Fortuitous timing- this is too good an opportunity to pass-up- a chance to plug one of my favorite plays and an opportunity for anyone familiar with (or interested in learning) to think and reflect on one of America’s great plays, Arthur Miller’s “Death of a Salesman.”
I stumbled across “A Surprise of a Salesman: Christopher Lloyd” earlier this morning immediately flashing to images of Fessenden School Alumnus Lloyd in his Reverend Jim (television’s Taxi) and Dr. Dr. Emmett Brown (Back to the Future movie franchise) roles. How the hell can he play Willie Loman, I judged.
All I can say after reading is ‘wow, son-of-a-bitch, I bet he can.’ Lloyd comes across as an actor’s actor committed to his craft, play write, and characters.
From The New York Times (A Surprise of a Salesman: Christopher Lloyd):
“…when Mr.
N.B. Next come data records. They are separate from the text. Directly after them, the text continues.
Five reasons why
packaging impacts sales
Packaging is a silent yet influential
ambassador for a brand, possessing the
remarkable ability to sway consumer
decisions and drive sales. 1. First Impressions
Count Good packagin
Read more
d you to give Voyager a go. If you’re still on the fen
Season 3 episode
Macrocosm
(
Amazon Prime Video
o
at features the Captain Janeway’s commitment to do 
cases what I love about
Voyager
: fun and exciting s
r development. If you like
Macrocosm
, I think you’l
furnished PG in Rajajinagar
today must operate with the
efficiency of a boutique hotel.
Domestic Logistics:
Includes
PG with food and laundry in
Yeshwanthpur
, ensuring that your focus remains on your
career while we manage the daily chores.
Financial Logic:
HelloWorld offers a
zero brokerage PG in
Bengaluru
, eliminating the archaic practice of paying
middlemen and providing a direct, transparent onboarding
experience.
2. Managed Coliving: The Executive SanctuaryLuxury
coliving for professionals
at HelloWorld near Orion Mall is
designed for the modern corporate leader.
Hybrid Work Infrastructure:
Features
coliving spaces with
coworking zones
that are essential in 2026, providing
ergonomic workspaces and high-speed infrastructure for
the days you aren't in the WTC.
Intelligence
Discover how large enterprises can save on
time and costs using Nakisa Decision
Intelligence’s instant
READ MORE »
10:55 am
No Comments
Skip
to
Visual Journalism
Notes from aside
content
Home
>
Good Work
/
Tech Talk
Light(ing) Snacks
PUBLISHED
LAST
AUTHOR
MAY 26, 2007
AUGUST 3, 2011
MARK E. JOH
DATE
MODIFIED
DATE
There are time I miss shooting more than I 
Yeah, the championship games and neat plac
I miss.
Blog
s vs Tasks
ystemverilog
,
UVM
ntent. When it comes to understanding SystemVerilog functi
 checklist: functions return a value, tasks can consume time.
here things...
Lloyd was given the opportunity by a small New England theater company to play nearly any part he desired, his choice was almost as improbable as the notion of a time-traveling DeLorean sports car. He selected Willy Loman, the crumbling patriarch of Arthur Miller’s “Death of a Salesman…
…’I thought about it overnight, and I just sort of — ‘Death of a Salesman.’
‘The first act feels like a three-act play, it’s so full of life and situations,’ Mr. Lloyd said. ‘And then there’s a second act. Which is even worse.’
Mr. Stettler [producing director, Weston Playhouse] said the key to Mr. Lloyd’s success in the role was ‘the breadth of his humanity.’ He continued: ‘If Willy becomes a foolish or hateful character, the play doesn’t work. You have to see that this is a good person gone wrong, and Chris has never thrown cheap gags or tics or humor where it doesn’t belong.’
More important, Mr. Stettler said, is that “Death of a Salesman” requires ‘an actor who still has the memory and the stage power to loom.’
Mr. Lloyd said the memory part of the equation did not come easy for him. (‘Some people have quick retention,’ he said. ‘I’m not one of those.’)
But growing older, he said, has compensated him in other ways. ‘You become a little more understanding when you’re faced — maybe not literally, but close enough to connect with Willy’s terrors,’ he said. ‘Ten years ago I don’t think I could have taken it on. Aging does help.’
I would love to see the experience and milage Lloyd brings to the role.
“Death of a Salesman” isn’t warm and fuzzy and I get flack from friends family and colleagues about my appreciation for doom and gloom. Willie is, after all, trapped and breaking down. But, I can think of few other more worth while, better, more thoughtful, considerations of what it means to work for a living and how and where to find value in an American life. In America sometimes you get a second act; sometimes you don’t.
Appreciate it if you’re lucky enough to see Lloyd in the role or if you get to read it this year.